When the film was released in November, Maurice Shirley, Dr. Don Shirley’s only living brother, released a statement citing several of Green Book‘s factual errors — some minor, and some very major, including Maurice’s contention that Don never considered Tony Lip a friend. (The friendship between a dignified black man and his tough-talking Italian-American bouncer is the very basis of the film.) “This movie, ‘The Green Book’ is NOT about MY brother,” Maurice wrote, “but about money, white privilege, assumption, and Tony Lip!”

THE RACIST TWEET

A tweet from 2015 in which Vallonga agreed with Trump’s claim that he saw “Muslims in Jersey City cheering” after the World Trade Center collapsed on 9/11 has placed him at the center of the Green Book controversy. Mahershala Ali, the star of the film and the recipient of the Golden Globe for Supporting Actor in a Motion Picture, is a Muslim. Vallonga has since deleted his Twitter account.

THE N-WORD 

This past November, while doing press before the film’s release, Viggo Mortensen deployed the N-word while taking questions next to his African American co-star. As one person recounted the moment after it happened: “It was one of the weirdest things I’ve ever witnessed.” Mortensen, for his part, apologized vigorously for using the slur, claiming he intended to “speak strongly against racism.”

THE PENIS “JOKE”

The cherry on top of an already incredibly unappetizing sundae: a 1998 Newsweek story on Farrelly described his habit of flashing his penis to Cameron Diaz and others on the set of his film There’s Something About Mary.
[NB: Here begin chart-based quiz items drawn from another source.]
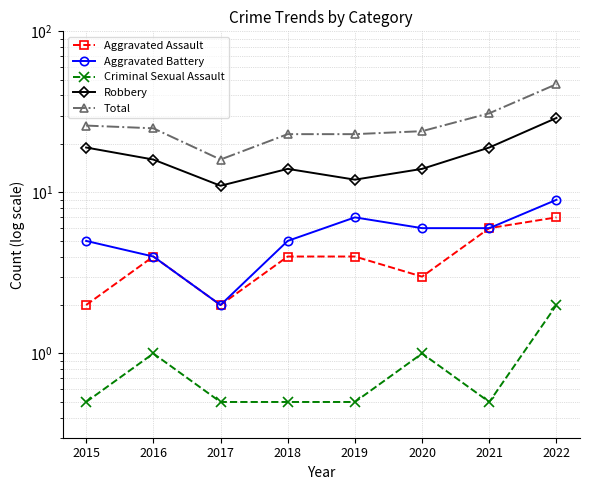

Is this an area chart (filled region under the line)?

No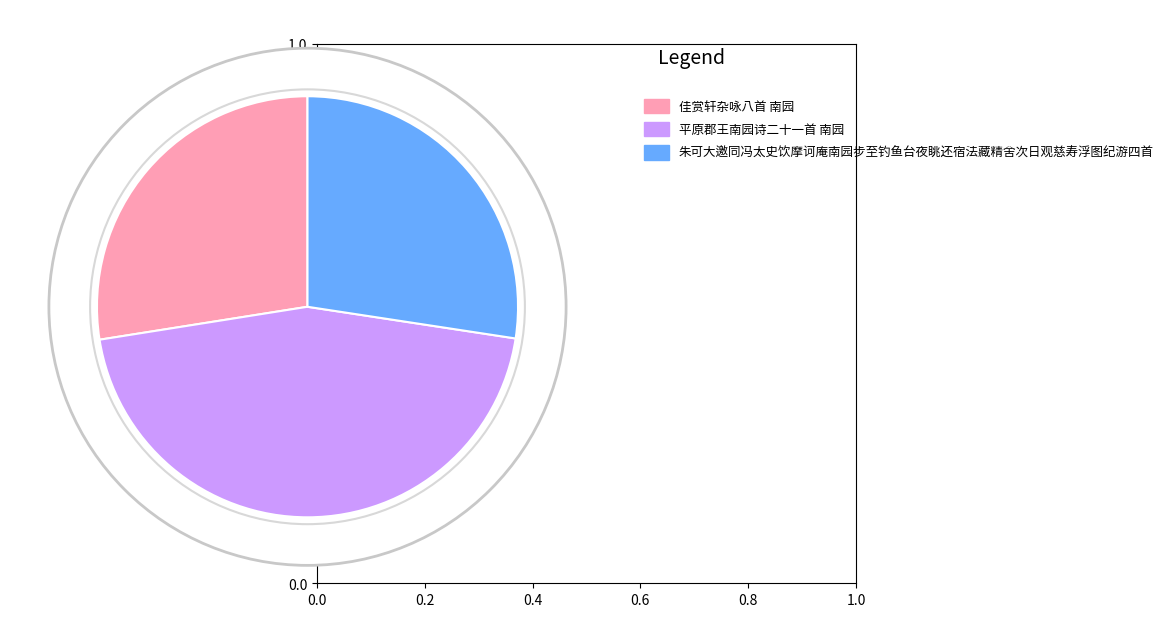

Rank the categories by value from highest to lowest.

平原郡王南园诗二十一首 南园, 佳赏轩杂咏八首 南园, 朱可大邀同冯太史饮摩诃庵南园步至钓鱼台夜眺还宿法藏精舍次日观慈寿浮图纪游四首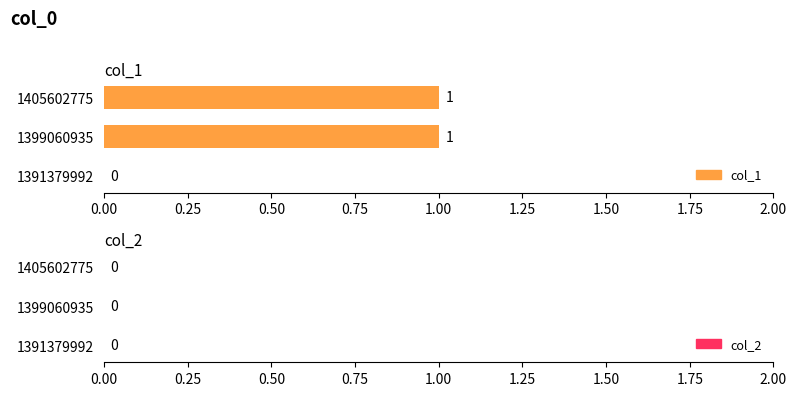

True or false: the data shows 0 at 1405602775.

False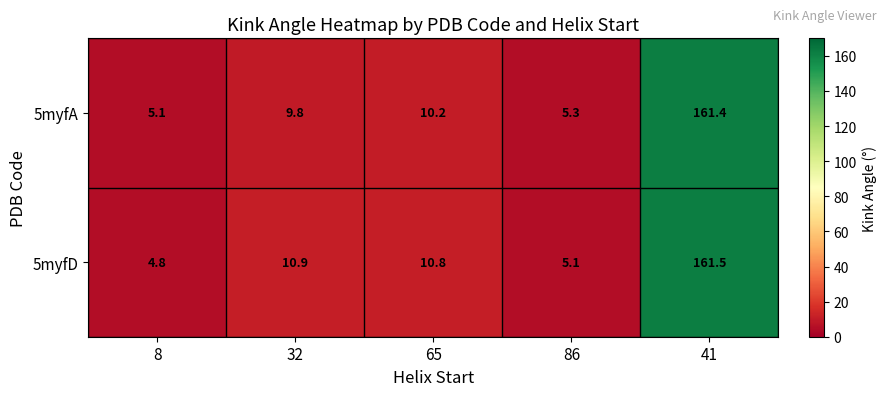

How many series are shown in this chart?

2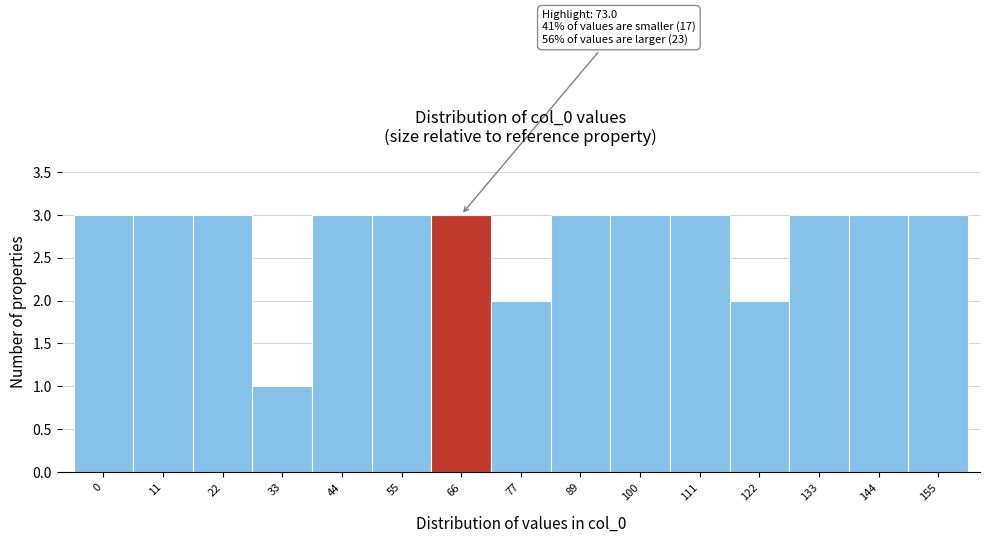

Reading left to right, extract all data points from this chart.

0=3	11=3	22=3	33=1	44=3	55=3	66=3	77=2	89=3	100=3	111=3	122=2	133=3	144=3	155=3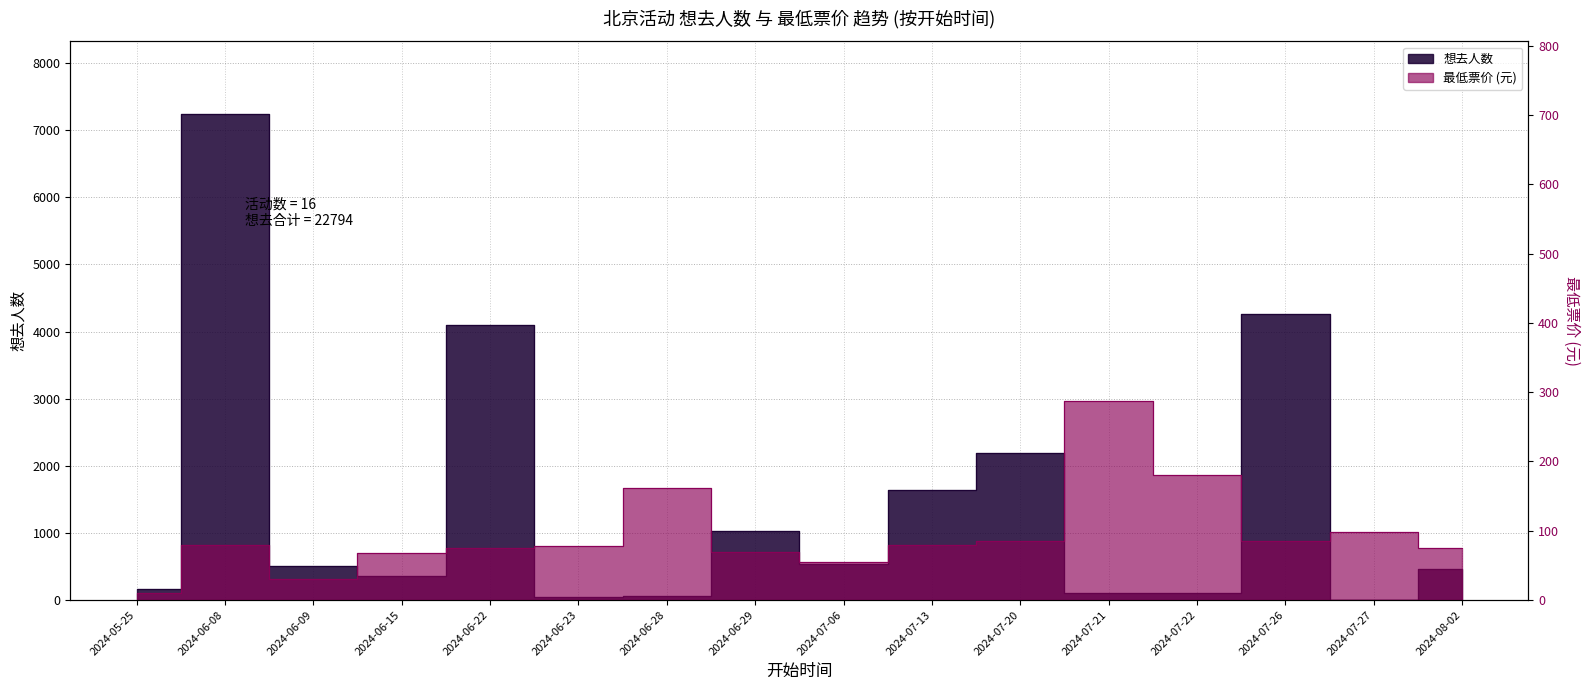

Does the chart have visible grid lines?

Yes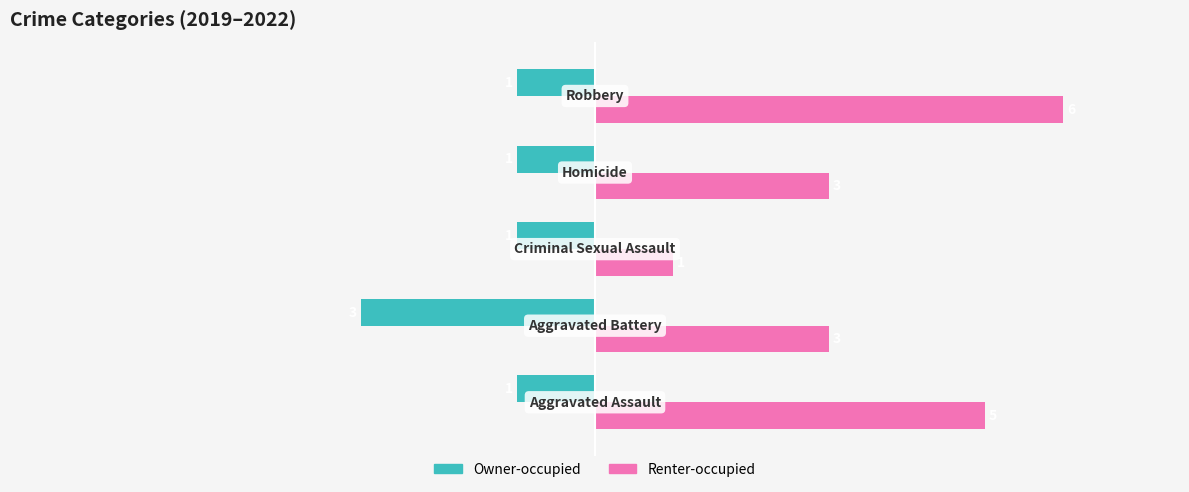

Which series has the largest range (max minus min)?

Renter-occupied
He has since admitted to the “joke,” and apologized.

THE WHITE SAVIOR COMPLEX

But wait, there’s more. When The Hollywood Reporter asked Vallonga whether the film has a “white savior” complex, he said, “The only savior I know is Jesus.” Farrelly, meanwhile, seems to be more than happy to be coming to the rescue, but he’s shocked that no one can understand his good intent. “Black people have gotten their fucking asses kicked in this country for centuries,” he told THR. “They see a guy like me come along and they don’t know what’s in my heart.”